Dans ce cadre, le gouvernement a divisé son programme de travail en quatre (4) ateliers : gouvernance politique, état de droit, libertés publiques et droits de l’homme, bonne gouvernance et réformes administratives.
Des engagements pris au titre du premier atelier (gouvernance politique), ont permis au gouvernement de poursuivre et renforcé le dialogue institutionnel avec l’Assemblée Nationale, en améliorant la coordination des travaux parlementaires, et en répondant rapidement aux questions orales et écrites et un suivi rigoureux des projets de lois.
Ces mesures ont contribué à accroitre la transparence, renforcer la coopération institutionnelle, consolider la gouvernance démocratique et éclairer l’opinion publique”.
Au sujet de ce premier axe “et sur la base des progrès réalisés au cours des 6 dernières années” le premier Ministre insiste sur “la consolidation du système démocratique, l’enracinement de la culture de l’ouverture et du dialogue, l’ancrage de la justice, service essentiel de l’état de droit, l’accélération de la réforme de l’administration, la lutte contre la corruption, en vue de renforcer la confiance des citoyens vis à vis de l’état et entre eux mêmes”.
Dans cet esprit “le gouvernement poursuivra l’accompagnement et la facilitation de toutes les mesures préparatoires au dialogue national annoncé par le président de la République.
Il sera également poursuivi l’ouverture à l’ensemble des acteurs politiques, tant de la majorité, que de l’opposition, à travers l’écoute, l’implication et la garantie de l’accès à l’information et aux médias.
Le gouvernement veillera particulièrement à la régularité des rencontres avec l’institution de l’opposition, conformément à la loi et apportera son appui à tout ce qui peut contribuer à la préservation et au renforcement du climat d’apaisement qui règne dans le pays”. 
 

Réformes

Dans les actions réalisées par le gouvernement, Moctar ould Diaye a fait un focus sur un deuxième atelier dont le travail est axé sur les réformes “un document sur le développement de la  justice, le renforcement de son indépendance, l’amélioration de la situation des professionnels du secteur, le soutien aux ressources humaines et des actions visant l’efficacité des institutions et organes administratifs du secteur”.

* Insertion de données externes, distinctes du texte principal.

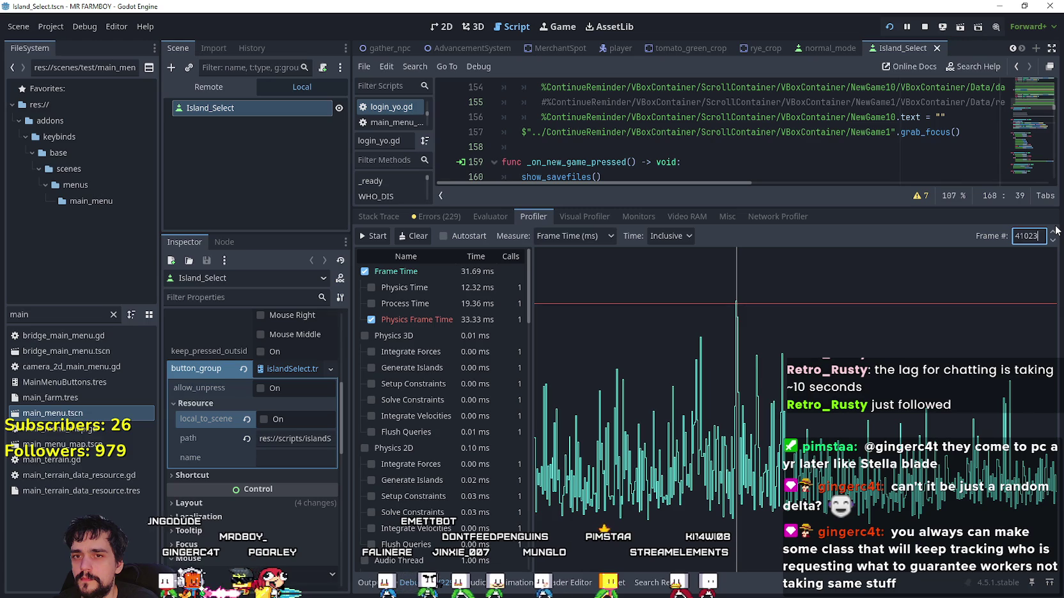
left_click(1054, 233)
left_click(1052, 240)
left_click(1053, 241)
left_click(1053, 240)
left_click(1052, 233)
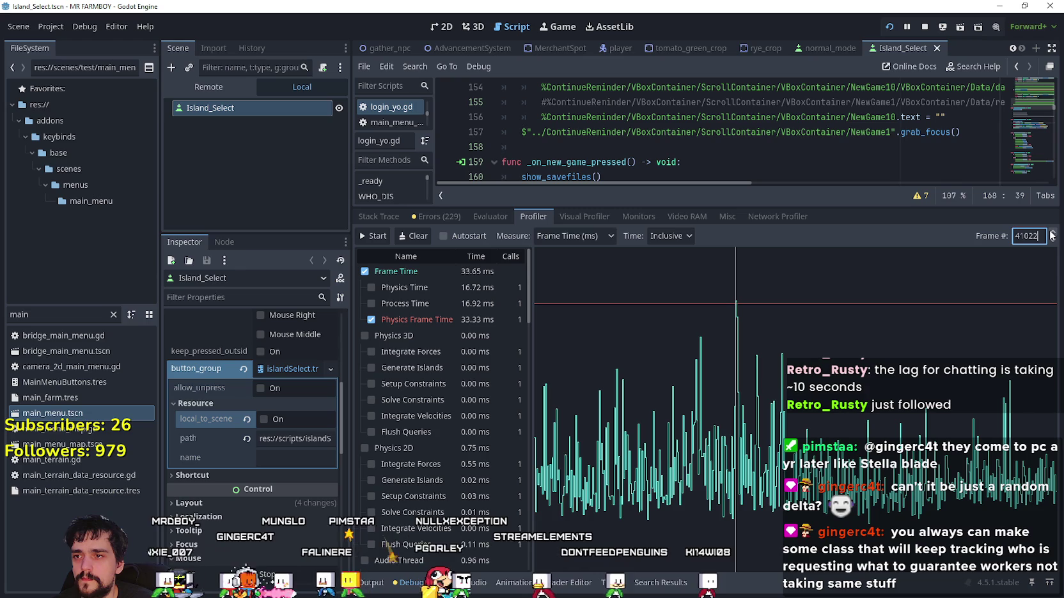
- Step between frames 41021–41024 again, settling on spike frame 41022
left_click(1053, 232)
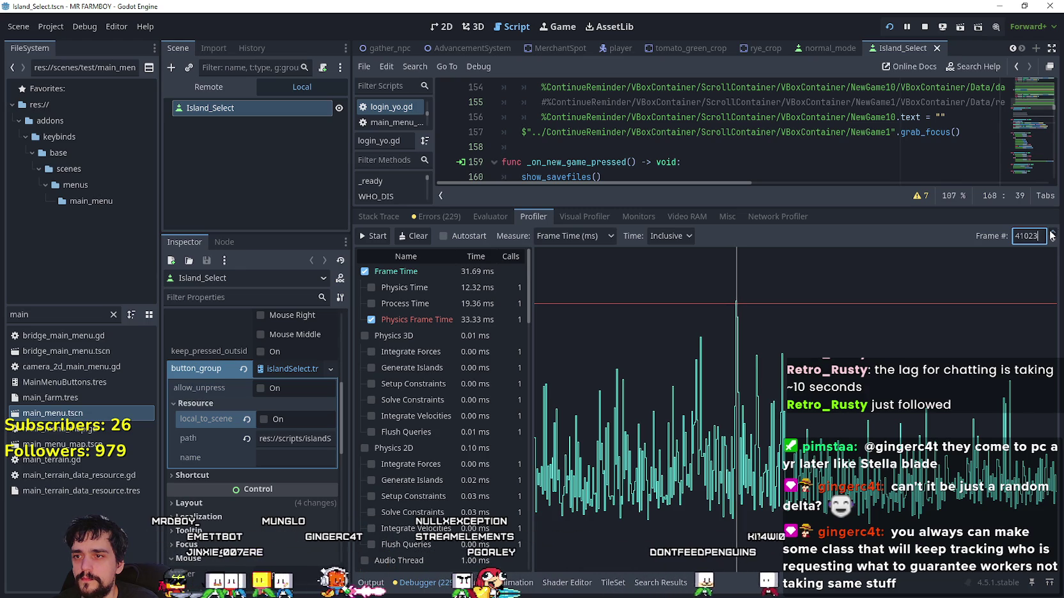
left_click(1052, 232)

Les différentes actions entreprises dans cet atelier se sont concrétisées “par la création d’un Institut Supérieur de la Magistrature (ISM), le renforcement des ressources humaines du secteur avec le recrutement de 20 juges et 21 greffiers, l’augmentation des indemnités du personnel, l’achèvement de la numérisation des actes de procédure pénale, des services d’enregistrement, du casier judiciaire et la construction de sièges pour de nouveaux turbinaux”.
Le gouvernement travaille également sur un plan d’action visant la mise en place de la Stratégie Nationale des Droits de l’Homme (SNDH).
Le chef du gouvernement a aussi évoqué les actions visant à promouvoir à l’accès à l’information dans le cadre du renforcement de la consolidation de la liberté de la presse.
Au sujet du troisième axe, sur la bonne gouvernance, il été procédé “à une révision du cadre réglementaire de lutte contre la corruption : amendement de la loi anti corruption, obligation de la déclaration de patrimoine et d’intérêt, création d’une Autorité Nationale Corruption (ANAC), renforcement du dispositif de prévention et de dissuasion contre les actes de corruption”.
Les efforts du chantier de lutte contre la corruption ont aussi porté sur plus de transparence dans le processus d’adjudication des marchés publics et le problème de la fraude dans l’usage du service public.